As mentioned before, our vehicle trace mobility model is entitled Morocco traces and was tested for seven months. We design the developed framework to obtain complete records that exactly reflect the real vehicular motions (real-time), solving any deployment problems (smart collection). Moreover, these traces can be further analyzed to extract a number of mobility features that affect the performance of the mobile network, such as the contact time, activity range, and visiting time. The overall information collected will contribute to obtaining and improving the mobility model. The framework is developed for vehicular mobility usage. However, it is also suitable for any other kinds of targets, such as human and animal motions. A set of reports that stores real traces is collected. Three of them are processed and interpreted at the main processing server to smooth vacant report tabs in our framework.

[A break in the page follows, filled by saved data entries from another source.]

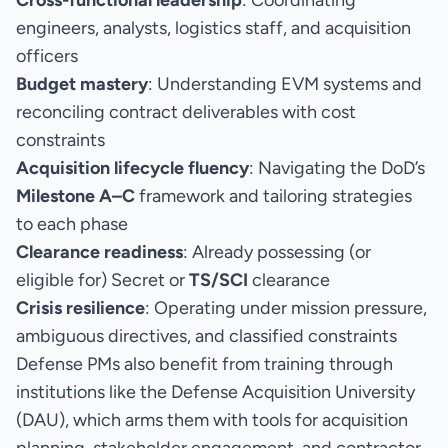
Cross-functional leadership
: Coordinating
engineers, analysts, logistics staff, and acquisition
officers
Budget mastery
: Understanding EVM systems and
reconciling contract deliverables with cost
constraints
Acquisition lifecycle fluency
: Navigating the DoD’s
Milestone A–C
framework and tailoring strategies
to each phase
Clearance readiness
: Already possessing (or
eligible for) Secret or
TS/SCI
clearance
Crisis resilience
: Operating under mission pressure,
ambiguous directives, and classified constraints
Defense PMs also benefit from training through
institutions like the Defense Acquisition University
(DAU), which arms them with tools for acquisition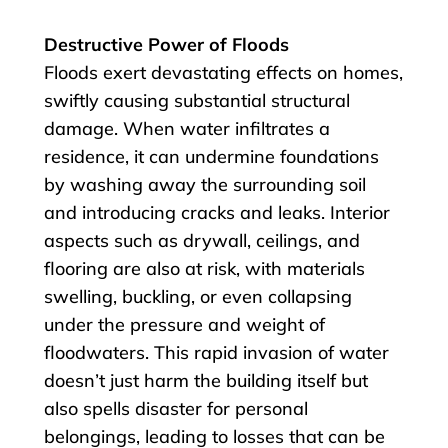
Destructive Power of Floods
Floods exert devastating effects on homes,
swiftly causing substantial structural
damage. When water infiltrates a
residence, it can undermine foundations
by washing away the surrounding soil
and introducing cracks and leaks. Interior
aspects such as drywall, ceilings, and
flooring are also at risk, with materials
swelling, buckling, or even collapsing
under the pressure and weight of
floodwaters. This rapid invasion of water
doesn’t just harm the building itself but
also spells disaster for personal
belongings, leading to losses that can be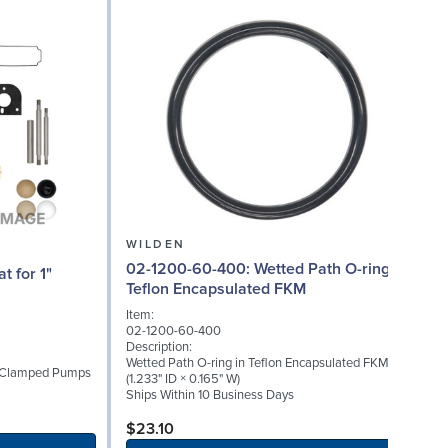
WILDEN
02-1200-60-400: Wetted Path O-ring in
02
Teflon Encapsulated FKM
Item:
I
02-1200-60-400
0
Description:
D
Wetted Path O-ring in Teflon Encapsulated FKM
W
1" Clamped Pumps
(1.233" ID × 0.165" W)
(
Ships Within 10 Business Days
S
$23.10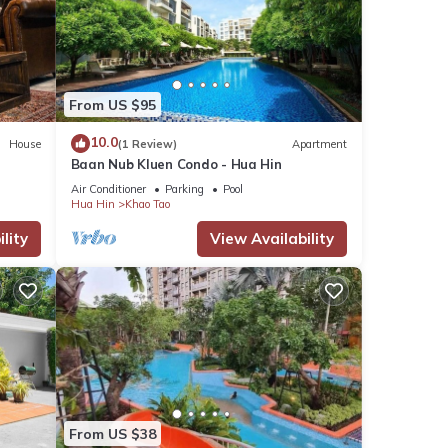
From US $95
10.0
House
(1 Review)
Apartment
Baan Nub Kluen Condo - Hua Hin
Air Conditioner
Parking
Pool
Hua Hin
Khao Tao
lity
View Availability
From US $38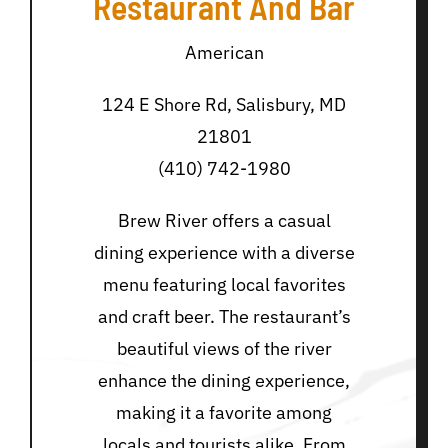
Restaurant And Bar
American
124 E Shore Rd, Salisbury, MD
21801
(410) 742-1980
Brew River offers a casual
dining experience with a diverse
menu featuring local favorites
and craft beer. The restaurant’s
beautiful views of the river
enhance the dining experience,
making it a favorite among
locals and tourists alike. From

Figure 19 depicts them as follows:
History: This represents the globally targeted traces. These reports show a general overview that represents the main objective and is the heart of our framework. This trace generates exactly a complete trace mobility model. They define a data set that records all registered events during the whole deployment and test period. It also depicts the vehicle identifier, brand, full timing, longitude, latitude, and current speed. We obtain a coherent report with any losses due to detecting, correcting and preventing in advance the most occurred deployed problems. Moreover, all of the developed functionalities are combined in order to achieve and enhance the most effective collection strategy.
Traveling: This is a sub-report of the “Morocco traces” system, which just records the traveling trajectories to and from predefined locations and includes the details of any event.

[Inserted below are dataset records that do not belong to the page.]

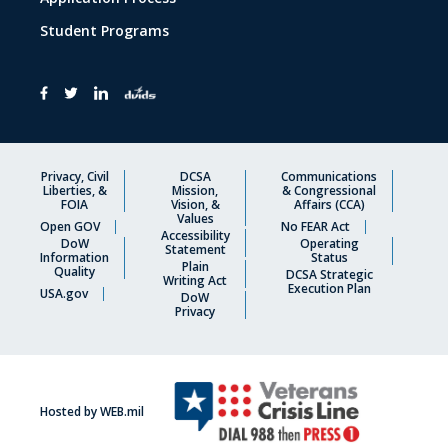
Student Programs
Privacy, Civil
DCSA
Communications
Liberties, &
Mission,
& Congressional
FOIA
Vision, &
Affairs (CCA)
Values
Open GOV
No FEAR Act
Accessibility
DoW
Operating
Statement
Information
Status
Plain
Quality
DCSA Strategic
Writing Act
Execution Plan
USA.gov
DoW
Privacy
Hosted by WEB.mil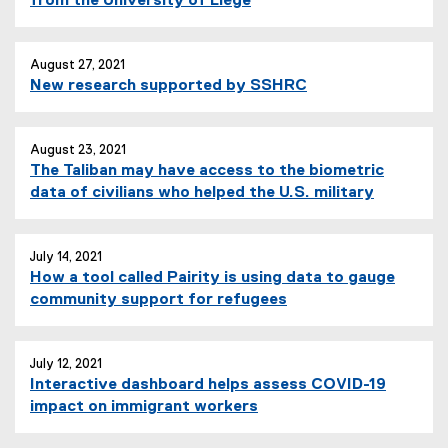
from the University of Liège
August 27, 2021
New research supported by SSHRC
August 23, 2021
The Taliban may have access to the biometric
data of civilians who helped the U.S. military
July 14, 2021
How a tool called Pairity is using data to gauge
community support for refugees
July 12, 2021
Interactive dashboard helps assess COVID-19
impact on immigrant workers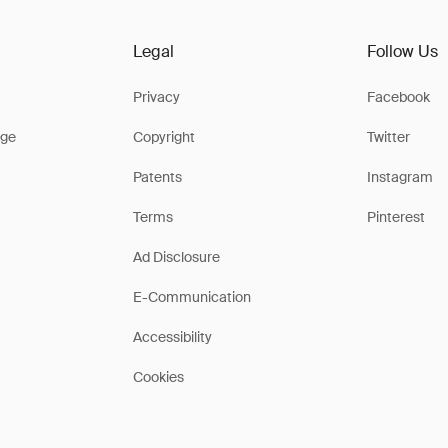
Legal
Follow Us
Privacy
Facebook
ge
Copyright
Twitter
Patents
Instagram
Terms
Pinterest
Ad Disclosure
E-Communication
Accessibility
Cookies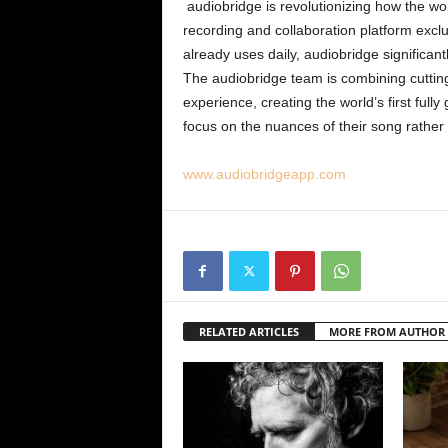
audiobridge is revolutionizing how the wo
recording and collaboration platform exclus
already uses daily, audiobridge significant
The audiobridge team is combining cuttin
experience, creating the world’s first fully
focus on the nuances of their song rather
www.audiobridgeapp.com
RELATED ARTICLES
MORE FROM AUTHOR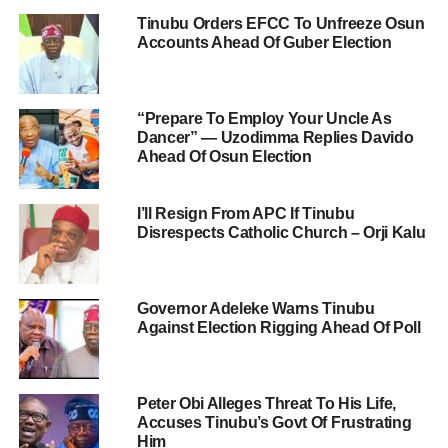
Tinubu Orders EFCC To Unfreeze Osun
Accounts Ahead Of Guber Election
“Prepare To Employ Your Uncle As
Dancer” — Uzodimma Replies Davido
Ahead Of Osun Election
I’ll Resign From APC If Tinubu
Disrespects Catholic Church – Orji Kalu
Governor Adeleke Warns Tinubu
Against Election Rigging Ahead Of Poll
Peter Obi Alleges Threat To His Life,
Accuses Tinubu’s Govt Of Frustrating
Him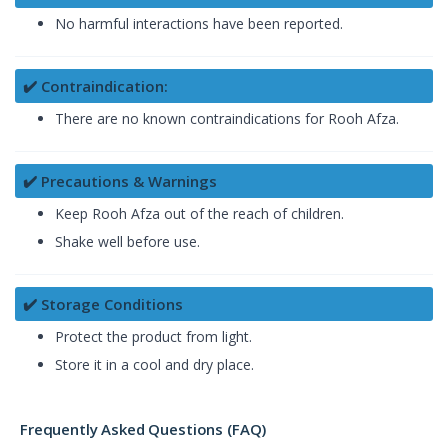
No harmful interactions have been reported.
✔️ Contraindication:
There are no known contraindications for Rooh Afza.
✔️ Precautions & Warnings
Keep Rooh Afza out of the reach of children.
Shake well before use.
✔️ Storage Conditions
Protect the product from light.
Store it in a cool and dry place.
Frequently Asked Questions (FAQ)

Parking: This is a sub-trace of “Morocco traces”. It produces a log of all the information regarding the vehicle parks.
Traveling and parking reports are obtained to verify the consistency and stability of the collected data set. These reports can be downloaded as text files or visualized as statistics. A comparative summary of the parameter details of some mobility traces and our proposed trace is outlined in
Table 2.
In the deployed test, the recorded trace corresponds to 36 vehicles in the first version of “Morocco traces”. In the future, we aim to further extend our experiments using as many vehicles as possible, including heterogeneous ones. For this reason, as shown in
Figure 20, we have developed a website with the aim of attracting more companies that would allow us to manage their transport fleets. (The website is available at:
http://www.gps-maroc.ma/). An important number of mobile devices allows for deep testing and analyzing the server performances in terms of framework synchronization, speed treatment and data storage.
6. Conclusions
Up to today, several trace mobility models have already been developed in which recorded traces’ results obtained during testing phases are just extracted from the returned devices. This classical deployment strategy has several drawbacks such as equipment loss, unpredictable hardware resets, non-supervision of battery remaining power, and a large variety of problems. In this paper, we propose a novel trace collection approach that avoids the aforementioned deployment issues. Hence, we have designed and developed a complete localization environment operating in real time, which is connected to a GPS aimed at generating tracks. The deployed system provides several functionalities for monitoring, recording, alert management, reporting, and generation of statistics. This platform can be deployed for different purposes such as human mobility, animal surveillance, and vehicle localization. The system was deployed and tested during seven months, resulting in the set of results, so-called ’Morocco traces’, which provided real-time traces based on a smart collecting data process. Future research activities will focus on improving the system by adding new languages, such as multilingual capabilities, and increasing the number of simultaneous vehicle traces by extending its use to thousands of vehicles, especially transport companies to efficiently manage their fleets. This activity is aimed at promoting Casablanca as the first smart city in Africa that collects human traces.